What I would actually want to happen

I am not anti-business and I am not anti-UFC. Grapplers getting real salaries and real production behind their events is the best thing to happen to this sport in my lifetime, and I have said as much when I argued the UFC's involvement is mostly good for jiu-jitsu. I do not want to go back to the era where the best athletes in the world made rent money. So I am not asking the UFC to subsidize a competitor out of charity.

What I want is a carve-out. Let your athletes compete at ADCC once every two years under sensible terms. Negotiate a media deal, a co-promotion, an appearance structure, anything that lets the sport keep its one universal proving ground while you protect your roster the other 23 months of the cycle. The UFC has the leverage to make ADCC pay properly for the privilege of hosting its stars. Using that leverage to fix the embarrassing purse would have been a flex that made the UFC look like the adult in the room. Using it to slam the door instead just makes the most powerful player in grappling look like it is afraid of a fair comparison.

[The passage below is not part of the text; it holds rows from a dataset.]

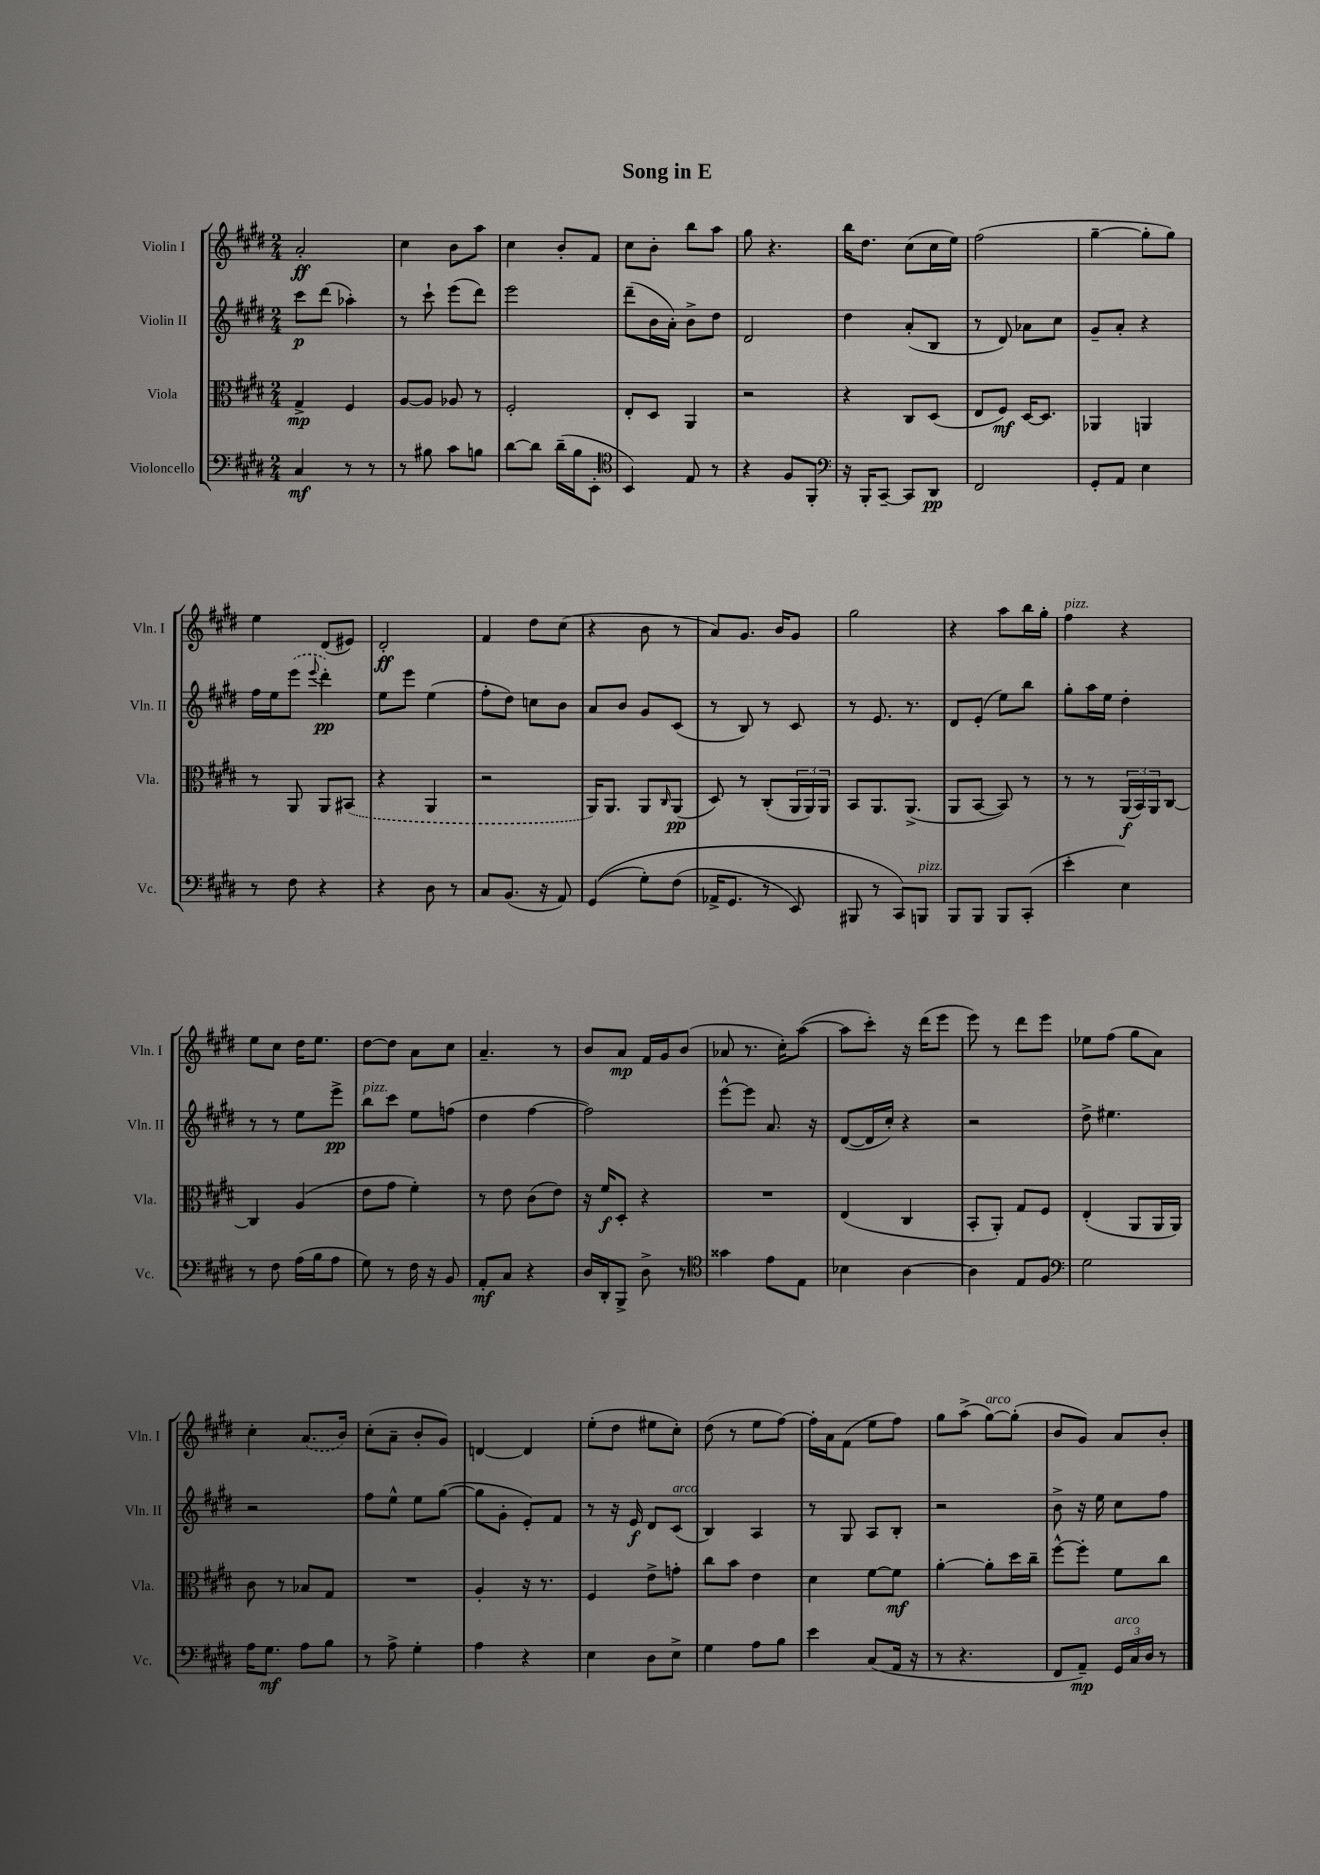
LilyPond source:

\header { title = "Song in E" }
<<
\new StaffGroup <<
\new Staff = "s0" \with { instrumentName = "Violin I" shortInstrumentName = "Vln. I" } {
    \clef treble \key e \major \numericTimeSignature \time 2/4
    a'2-.\ff |
    cis''4 b'8 a''8 |
    cis''4 b'8-. fis'8 |
    cis''8 b'8-. b''8 a''8 |
    gis''8 r4. |
    b''16 dis''8. cis''8( cis''16 e''16) |
    fis''2( |
    gis''4~-- gis''8-. gis''8) |
    e''4 dis'8( eis'8) |
    dis'2-.\ff |
    fis'4 dis''8 cis''8( |
    r4 b'8 r8 |
    a'8) gis'8. b'16 gis'8 |
    gis''2 |
    r4 a''8 b''16 gis''16-. |
    fis''4^\markup { \italic "pizz." } r4 |
    e''8 cis''8 dis''16 e''8. |
    dis''8~ dis''8 a'8 cis''8 |
    a'4.-- r8 |
    b'8 a'8\mp fis'16 gis'16 b'8( |
    aes'8 r8. cis''16-.) a''8~( |
    a''8 cis'''8-.) r16 dis'''16( e'''8 |
    e'''8) r8 dis'''8 e'''8 |
    ees''8 fis''8( gis''8 a'8) |
    cis''4-. \once \slurDashed a'8.( b'16) |
    cis''8-.( a'8-- b'8-. gis'8) |
    d'4~ d'4 |
    e''8-.( dis''8 eis''8 cis''8-.) |
    dis''8( r8 e''8 fis''8~) |
    fis''16-. a'16 fis'8( e''8 fis''8) |
    gis''8 a''8->( gis''8~^\markup { \italic "arco" }) gis''8-.( |
    b'8 gis'8) a'8 b'8-. \bar "|." |
}
\new Staff = "s1" \with { instrumentName = "Violin II" shortInstrumentName = "Vln. II" } {
    \clef treble \key e \major \numericTimeSignature \time 2/4
    cis'''8\p dis'''8( aes''4-.) |
    r8 cis'''8-! e'''8( dis'''8) |
    e'''2 |
    dis'''8--( b'16 a'16-.) b'8-> dis''8 |
    dis'2 |
    dis''4 a'8-.( b8 |
    r8 dis'8) aes'8 cis''8 |
    gis'8-- a'8-. r4 |
    fis''16 e''16 \once \slurDashed e'''8( \appoggiatura { e'''8 } dis'''4-.\pp) |
    e''8 e'''8 e''4( |
    fis''8-. dis''8) c''8 b'8 |
    a'8 b'8 gis'8 cis'8( |
    r8 b8) r8 cis'8 |
    r8 e'8. r8. |
    dis'8 e'8-.( e''8) b''8 |
    gis''8-. a''16 e''16 dis''4-. |
    r8 r8 e''8 e'''8->\pp |
    b''8^\markup { \italic "pizz." } cis'''8 e''8 f''8( |
    dis''4 fis''4~ |
    fis''2) |
    e'''8~-^ e'''8 a'8. r16 |
    dis'8~( dis'16 cis''16-.) r4 |
    r2 |
    dis''8-> eis''4. |
    r2 |
    fis''8 e''8-^ e''8 gis''8~( |
    gis''8 gis'8-. e'8-.) fis'8 |
    r8 r16 e'16\f dis'8 cis'8^\markup { \italic "arco" }( |
    b4) a4 |
    r8 gis8 a8 b8-. |
    r2 |
    b'8-> r16 e''16 cis''8 fis''8 \bar "|." |
}
\new Staff = "s2" \with { instrumentName = "Viola" shortInstrumentName = "Vla." } {
    \clef alto \key e \major \numericTimeSignature \time 2/4
    gis4->\mp fis4 |
    a8~ a8 aes8 r8 |
    fis2-. |
    e8-. dis8 a,4 |
    r2 |
    r4 cis8 dis8( |
    e8 fis8\mf) dis16~ dis8. |
    aes,4 a,4 |
    r8 a,8 a,8 \once \slurDashed bis,8( |
    r4 a,4 |
    r2 |
    a,16) a,8. a,8 \grace { cis16 } a,8\pp( |
    dis8) r8 cis8-.( \tuplet 3/2 { a,16 a,16) a,16 } |
    b,8 a,8. a,8.->( |
    a,8 b,8~ b,8) r8 |
    r8 r8 \tuplet 3/2 { a,16\f( b,16) a,16 } cis8~ |
    cis4 a4( |
    e'8 gis'8 fis'4-.) |
    r8 e'8 cis'8( e'8) |
    r16 fis'16\f dis8-. r4 |
    R2 |
    e4( cis4 |
    b,8-. a,8-.) gis8 fis8 |
    e4-.( a,8 a,16 a,16) |
    cis'8 r8 bes8 gis8 |
    R2 |
    a4-. r16 r8. |
    fis4 e'8-> g'8-. |
    cis''8 b'8 e'4 |
    dis'4 fis'8~ fis'8\mf |
    a'4~-. a'8-. dis''16 cis''16-- |
    fis''8~-^ fis''8-. fis'8 cis''8 \bar "|." |
}
\new Staff = "s3" \with { instrumentName = "Violoncello" shortInstrumentName = "Vc." } {
    \clef bass \key e \major \numericTimeSignature \time 2/4
    cis4\mf r8 r8 |
    r8 bis8 cis'8 b8 |
    dis'8~ dis'8 dis'16--( b16 e,8-. |
    \clef tenor b,4) e8 r8 |
    r4 fis8 fis,8-. |
    \clef bass r16 b,,16-. cis,8~-- cis,8 dis,8\pp |
    fis,2 |
    gis,8-. a,8 e4 |
    r8 fis8 r4 |
    r4 dis8 r8 |
    cis8 b,8.( r16 a,8) |
    gis,4(\( gis8-.) fis8( |
    aes,16-> gis,8. r8 e,8) |
    bis,,8 r8 cis,8\) b,,8^\markup { \italic "pizz." } |
    b,,8 b,,8 b,,8 cis,8-.( |
    e'4-. e4) |
    r8 fis8 a16( b16 a8 |
    gis8) r8 fis16 r16 b,8 |
    a,8-.\mf cis8 r4 |
    dis16 dis,16-. b,,8-> dis8-> r8 |
    \clef tenor gisis'4 e'8 e8 |
    bes4 a4~ |
    a4 e8 fis8 |
    \clef bass gis2 |
    a16 gis8.\mf a8 b8 |
    r8 a8-> gis4-. |
    a4 r4 |
    e4 dis8 e8-> |
    gis4 a8 b8 |
    e'4 cis8( a,16 r16 |
    r8 r4. |
    fis,8 a,8--\mp) \tuplet 3/2 { gis,16^\markup { \italic "arco" } cis16 dis16 } r8 \bar "|." |
}
>>
>>
\layout { \context { \Score \remove "Bar_number_engraver" } }
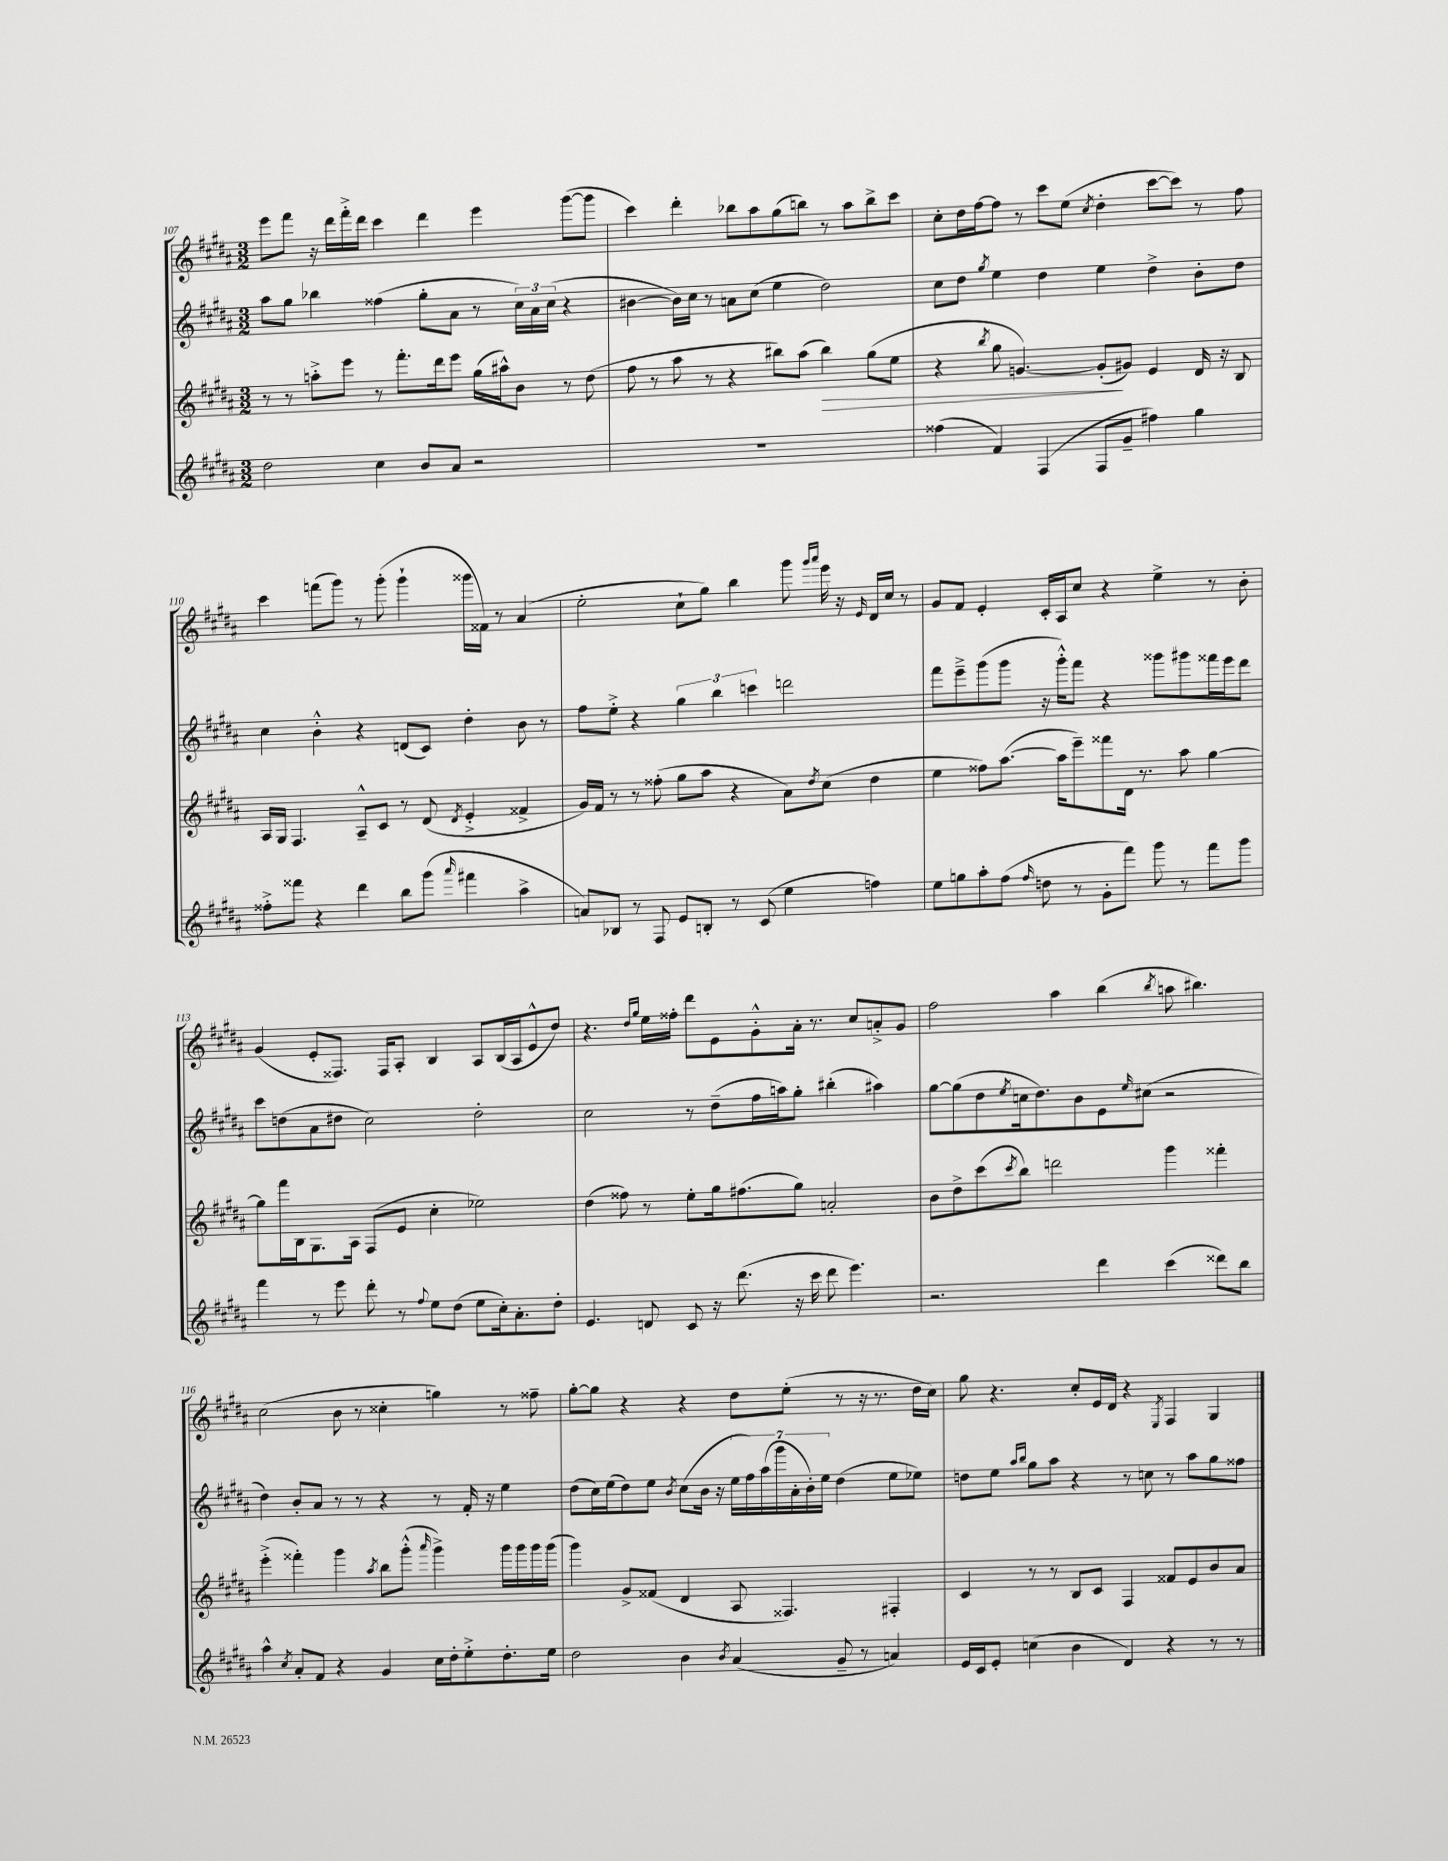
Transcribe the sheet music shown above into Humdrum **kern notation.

**kern	**kern	**kern	**kern
*staff4	*staff3	*staff2	*staff1
*clefG2	*clefG2	*clefG2	*clefG2
*k[f#c#g#d#a#]	*k[f#c#g#d#a#]	*k[f#c#g#d#a#]	*k[f#c#g#d#a#]
*M3/2	*M3/2	*M3/2	*M3/2
2dd#	8r	8aa#	8eee
.	8r	8gg#	8fff#
.	8aa'^	4bb-	16r
.	.	.	16ddd#
.	8eee	.	16fff#'^
.	.	.	16ddd#
4cc#	8r	(4ff##	4ccc#
.	8.fff#'	.	.
8b	.	8gg#'	4ddd#
.	16ddd#	.	.
8a#	8eee	8a#	.
2r	(16gg#	8r	4eee
.	16aa#^^)	.	.
.	8b	24cc#)	.
.	.	24a#	.
.	.	(24cc#	.
.	8r	4r	([8ggg#
.	(8dd#	.	8ggg#]
=	=	=	=
1.r	8ff#	[4b#	4ccc#)
.	8r	.	.
.	8aa#	16b#])	4ddd#'
.	.	16cc#	.
.	8r	8r	.
.	4r	8a	8bb-
.	.	(8cc#	8aa#
.	8bb#)	4ee	(8gg#
.	(8aa#	.	8bb)
.	4bb#)	2dd#)	8r
.	.	.	8aa#
.	(8gg#	.	8bb^
.	8ee	.	8ccc#
=	=	=	=
(4ff##	4r	8cc#	8cc#'
.	.	8dd#	16dd#
.	.	.	[16ff#
.	8qbb	8qgg#	.
4f#)	8gg#	4ee	8ff#]
.	[4.g)	.	8r
(4F#	.	4dd#	8ccc#
.	.	.	(8ee
.	.	.	8qcc#
8F#	(8g']	4ee	4dd#'
8g#~	8g#)	.	.
4ff#)	4e	4dd#^	[8ccc#
.	.	.	8ccc#])
4gg#	16d#	8b'	8r
.	16r	.	.
.	8B	8dd#	8ff#
=	=	=	=
8ff##'^	16A#	4cc#	4ccc#
.	16G#	.	.
8fff##	4.F#	.	.
4r	.	4b'^^	(8fff
.	.	.	8ggg#)
4ddd#	8A#~^^	4r	8r
.	8c#	.	(8ggg#'
8bb	8r	(8d	4ggg#`
(8ggg#	(8d#	8c#)	.
16qqaaa#	8qd#	.	.
4fff#	4e'^	4dd#'	16ggg##
.	.	.	16f##)
.	.	.	8r
4aa#^	4f##^	8b	(4a#
.	.	8r	.
=	=	=	=
8a)	16g#)	8ff#	2ee'
.	16f#	.	.
8B-	8r	8ee'^	.
8r	8r	4r	.
8F#	(8ff##'	.	.
8e	8gg#	6gg#	8cc#`
8B'	8aa#	.	8gg#)
.	.	6bb	.
8r	4r	.	4bb
.	.	6ccc	.
(8c#	.	.	.
4ee	8a#)	2ddd	8ggg#
.	.	.	16qqggg#
.	8qdd#	.	16qqaaa#
.	(8cc#	.	16eee
.	.	.	16r
.	.	.	16qqe
4ff)	4dd#	.	16d#
.	.	.	16cc#
.	.	.	8r
=	=	=	=
8ee	4ee	8fff#	8g#
8gg	.	8eee~^	8f#
8aa#'	8ff##)	(8ggg#	4e'
(8ff#	([8.aa#	8ggg#	.
16qqff#	.	.	.
8dd	.	16r	16c#'
.	16aa#]	16ggg#'^^)	16A#
8r	8eee~)	8fff#	8cc#
8g#'	8fff##	4r	4r
8fff#)	16d#	.	.
.	8.r	.	.
8ggg#	.	8ggg##	4ee^
8r	8aa#	8ggg#	.
8fff#	[4gg#	16fff##	8r
.	.	16eee	.
8ggg#	.	8ddd#	8b'
=	=	=	=
4fff#	8gg#]	8ccc#	(4g#
.	16fff#	(8dd	.
.	16B	.	.
8r	8.G#	8a#	8e'
8eee	.	8dd#	8.F##)
.	16A#	.	.
8ddd#'	(8F#	2cc#)	.
.	.	.	16F##
8r	8e	.	8A#'
8qqff#	.	.	.
8ee	4cc#'	.	4B
(8dd#	.	.	.
8ee	2ee-)	2dd#'	8A#
16cc#')	.	.	(16B
8.a#'	.	.	16A#
.	.	.	8e^^
8dd#'	.	.	8dd#)
=	=	=	=
4.e	(4dd#	2cc#	4.r
.	8ff##)	.	.
.	.	.	16qqdd#
.	.	.	16qqgg#
8d	8r	.	16ee
.	.	.	16ff##'
8c#	8ee'	8r	8ddd#
16r	16gg#	(8dd#~	8e
(8.ddd#	(8.ff#	.	.
.	.	16ff#	8g#'^^
.	.	16aa)	.
16r	8gg#)	8gg#'	16a#'
16ccc#	.	.	8.r
8ddd#	2a'	(4bb#'	.
4.eee)	.	.	8cc#
.	.	4aa#)	8a'^
.	.	.	8g#
=	=	=	=
2.r	8b	[8gg#	2ff#
.	8dd#^	(8gg#]	.
.	(8ccc#	8dd#	.
.	8qccc#	8qee	.
.	8bb)	16cc	.
.	.	8.dd#)	.
.	2ddd	.	4aa#
.	.	8b	.
4ddd#	.	8e	(4bb
.	.	16qqee	.
.	.	(8cc#	.
.	.	.	8qbb
(4ccc#	4ggg#	2r	8aa
.	.	.	4.bb#)
8ddd##)	4fff##'	.	.
8bb	.	.	.
=	=	=	=
4aa#^^	(4eee'^	4dd#)	(2cc#
8qcc#	.	.	.
8a#'	4fff##')	8b'	.
8f#	.	8a#	.
4r	4ggg#	8r	8b
.	.	8r	8r
.	8qaa#	.	.
4g#	8bb	4r	4cc##'
.	(8ggg#'^^	.	.
.	16qqaaa#	.	.
16cc#	4ggg#^)	8r	4gg)
16dd#'	.	.	.
8ee'^	.	16f#'	.
.	.	16r	.
8.dd#'	16ggg#	4ee	8r
.	16ggg#	.	.
.	16ggg#	.	8ff##~
16ee	(16ggg#	.	.
=	=	=	=
2dd#	4ggg#)	(8dd#	[8gg#'
.	.	16cc#)	8gg#]
.	.	(16ee	.
.	8g#^	8dd#)	4r
.	(8f##	8ee	.
.	.	8qb	.
4b	4d#	(8cc#	4r
.	.	16b	.
.	.	16r	.
8qb	.	.	.
(4a#	8A#	28ee	8dd#
.	.	28ff#)	.
.	.	(28aa#	.
.	.	28ggg#	.
.	4.F##)	.	(8ee'
.	.	28a#'	.
.	.	28b')	.
.	.	28ee	.
8g#~	.	(4dd#	8r
8r	.	.	16r
.	.	.	8.r
4a)	4F#'	8ee	.
.	.	8ee-)	16dd#
.	.	.	16cc#)
=	=	=	=
16e	4c#	8dd	8gg#
16c#	.	.	.
8e'	.	8ee	4.r
.	.	16qqaa#	.
.	.	16qqbb	.
(4cc	8r	8gg#	.
.	8r	8aa#	.
4b	8B	4r	8cc#'
.	8c#	.	16e
.	.	.	16d#
4d#)	4F#	8r	4r
.	.	8cc	.
.	.	.	8qE
4r	8f##	8r	4F#
.	8e	8aa#	.
8r	8b	8gg#	4G#
8r	8a#	8ff##	.
==	==	==	==
*-	*-	*-	*-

Because that is what an exclusivity ban quietly admits. If your champions were unambiguously the best, you would want them at ADCC proving it on the sport's biggest stage. You only wall off the comparison when you are not sure how it goes. I covered the question of who the best no-gi grappler in the world actually is right now, and the honest answer is that we settle it at ADCC, the same place we always have. Take the top names out of that bracket and we stop settling anything. We just argue forever, with everyone safely undefeated against the people they were never allowed to face.

The UFC made a smart move for the UFC. I just don't think anyone should confuse that with a good move for grappling. If you want the wider picture on where all of this fits, the rest of the biggest tournaments and promotions fighting over the sport tells the same story. The money is finally here. The question is whether the soul of the thing survives the people writing the checks.

Quick answers

Is UFC BJJ banning its athletes from ADCC? Yes. UFC BJJ confirmed its contracted grapplers will not be allowed to compete at future ADCC events. A few exceptions are being honored for ADCC 2026, but full exclusivity is enforced from 2027 onward.

Why is UFC BJJ doing this? The promotion's argument is that it pays athletes salaries and builds events around them, so it does not want to hand them over for free to a rival event that runs once every two years for a small winner's purse. It is protecting its investment.

What did Mikey Musumeci say about it? Musumeci publicly backed the decision, arguing no business would let the talent it pays for compete elsewhere for free. The ban does not affect him directly since ADCC does not run his weight class and he was not planning to compete there.

Who is against the ban? Craig Jones, Tom DeBlass and Geo Martinez have been among the loudest critics, calling it bad for the athletes and bad for the sport because it locks competitors out of the closest thing grappling has to an Olympics.

Does this kill ADCC? Not on its own, but the timing is rough. ADCC 2026 is already dealing with slow ticket sales and an invite controversy, and losing future access to UFC BJJ's roster weakens the depth of its brackets going forward.